GRAEFENHAUSEN (Reuters) – Scores of Central Asian truck drivers who accuse their Polish employer of refusing to pay wages went on strike this week in Germany, where a motorway rest stop south-west of Frankfurt has become the backdrop of a protest over working conditions.
As of Wednesday, some 130 lorries had gathered at the spot in Graefenhausen on the A5 motorway for the strike, which began last week, according to Germany’s second largest trade union Verdi, which is representing the truckers.
It said most of the drivers had not been paid since May. The employer Agmaz, run by the Mazur family, did not return Reuters requests for comment.
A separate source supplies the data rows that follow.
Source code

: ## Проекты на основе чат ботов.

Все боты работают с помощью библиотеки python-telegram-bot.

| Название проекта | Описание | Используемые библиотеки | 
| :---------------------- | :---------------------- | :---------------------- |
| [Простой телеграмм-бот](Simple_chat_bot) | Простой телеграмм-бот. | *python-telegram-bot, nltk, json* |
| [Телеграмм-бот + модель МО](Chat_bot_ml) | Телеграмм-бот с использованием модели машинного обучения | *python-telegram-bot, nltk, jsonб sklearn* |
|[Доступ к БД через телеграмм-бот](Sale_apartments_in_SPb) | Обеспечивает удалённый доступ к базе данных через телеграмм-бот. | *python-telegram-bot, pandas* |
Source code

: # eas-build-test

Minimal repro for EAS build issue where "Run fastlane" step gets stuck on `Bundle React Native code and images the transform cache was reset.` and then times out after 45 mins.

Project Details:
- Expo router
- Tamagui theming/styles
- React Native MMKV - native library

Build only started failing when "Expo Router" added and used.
It is the latest international truckers’ strike in Germany, a country with an long-established union culture. In April, unions said police were forced to intervene after the company allegedly sent patrols in armoured vehicles to confront striking truck drivers at the same Graefenhausen site.
The German Trade Union Confederation (DGB) is supporting the accumulating number of striking workers, looking for alternative accommodation with functioning toilets and showers.
“We have a situation here that is not sustainable,” said Michael Rudolph, DGB’s chairman for Hesse and Thuringia regions, on Wednesday in a press conference at the rest area.
Rudolph said he hopes to move the protest to a large parking lot in the area. Local residents have been providing the drivers with water and food supplies during their strike, he said.
Regarding the payment demands of the truck drivers, Anna Weirich from the Fair Mobility Network said that the amounts involved were very different.
The drivers said they regularly received delayed payments and often not the amount expected. When questioning their employer about the deductions, they either received no answer or a reference to truck damage, for which there was no evidence.
Following smaller protests in the spring which lasted five weeks, the company finally paid around 300,000 euros.